What helps is that most customers transact through the Jetstar.com website. “Every journey from the start is unique - people travel with different people, have different baggage requirements, food on the plane, and so on. The real challenge is how we use that information or content in what we do,” Wade said.
“We can use that as a signal, but it needs to be balanced against the complexity of doing something. That’s the continual journey every marketing organisation faces at the moment.”
Content’s role in engagement
Wade said marketing personalisation is one of seven core programs of transformation. Another is to lead in the content revolution.
Jetstar has established a cross-functional working group to focus on content needs based around three customer lifecycle phases: To help customers make decisions; to serve customers once they’ve made a decision; and to encourage them to advocate for the organisation.
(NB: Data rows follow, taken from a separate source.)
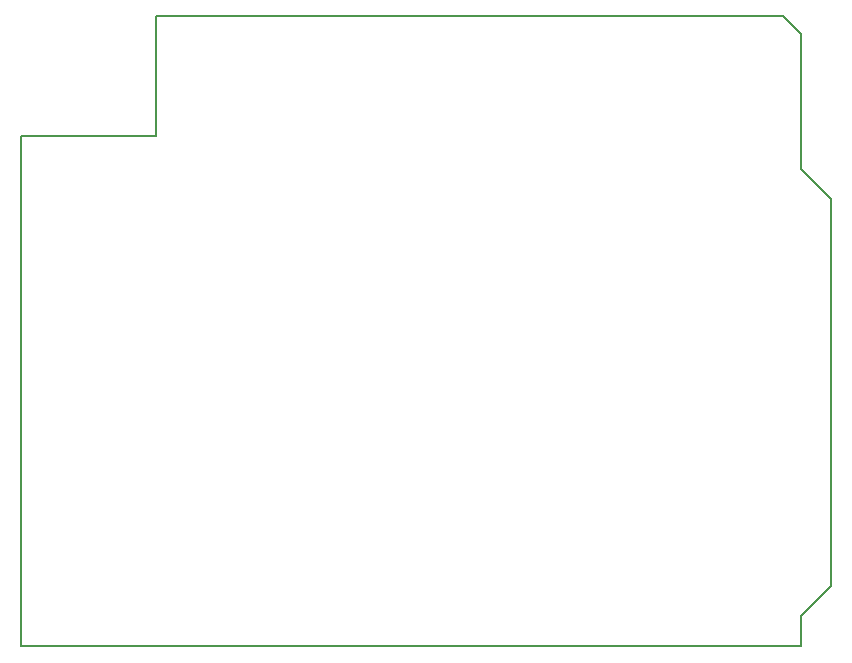
<source format=gbr>
G04 #@! TF.GenerationSoftware,KiCad,Pcbnew,(5.1.2)-1*
G04 #@! TF.CreationDate,2019-05-26T20:18:29+06:00*
G04 #@! TF.ProjectId,HeadcrabShield,48656164-6372-4616-9253-6869656c642e,rev?*
G04 #@! TF.SameCoordinates,Original*
G04 #@! TF.FileFunction,Profile,NP*
%FSLAX46Y46*%
G04 Gerber Fmt 4.6, Leading zero omitted, Abs format (unit mm)*
G04 Created by KiCad (PCBNEW (5.1.2)-1) date 2019-05-26 20:18:29*
%MOMM*%
%LPD*%
G04 APERTURE LIST*
%ADD10C,0.150000*%
G04 APERTURE END LIST*
D10*
X122428000Y-83185000D02*
X122428000Y-73025000D01*
X110998000Y-83185000D02*
X122428000Y-83185000D01*
X177038000Y-74549000D02*
X175514000Y-73025000D01*
X177038000Y-85979000D02*
X177038000Y-74549000D01*
X179578000Y-88519000D02*
X177038000Y-85979000D01*
X179578000Y-121285000D02*
X179578000Y-88519000D01*
X177038000Y-123825000D02*
X179578000Y-121285000D01*
X177038000Y-126365000D02*
X177038000Y-123825000D01*
X110998000Y-126365000D02*
X177038000Y-126365000D01*
X110998000Y-83185000D02*
X110998000Y-126365000D01*
X175514000Y-73025000D02*
X122428000Y-73025000D01*
M02*

</source>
That working team sits separately to the marketing function, with the two interacting on a weekly and monthly basis.
“You can’t just improve the tech stack, you have to improve your content stream as well,” Wade said. “It’s the second part of training: To become storytellers instead of traditional, shouting marketers. That journey has to go together, and it’s an exciting one for us across multiple languages, geographies and customer groups.”
Meanwhile, the marketing team’s overarching strategic priority is how to use new insights to put the customer first across the wider business.
“Last year, not only did we set up lots of technological change, we also set up everything from customer panels to new brand tracking to give us new indicators of customer satisfaction,” Wade said. “We also changed the way we do NPS surveys of those who have flown.
“We have an extremely rich pool of data. The challenge now is to manage that data and make sure we put the customer at the heart of decisions we make, and a way that’s manageable.”
Already, marketing has established quarterly surveys and feedback loops to encourage dialogue across functions.
“It’s an exciting problem to have – we have to now work through how we make that meaningful to ensure we make informed customer decisions in a digital age,” Wade said.
Through of all this change, Wade said he was pleased to have a strategic partner in Oracle.
“This would not have been capable without the technology stack or their people,” he added. “Different companies will find different people to partner with. For us, we found a partner we trust believe in and has helped us deliver.”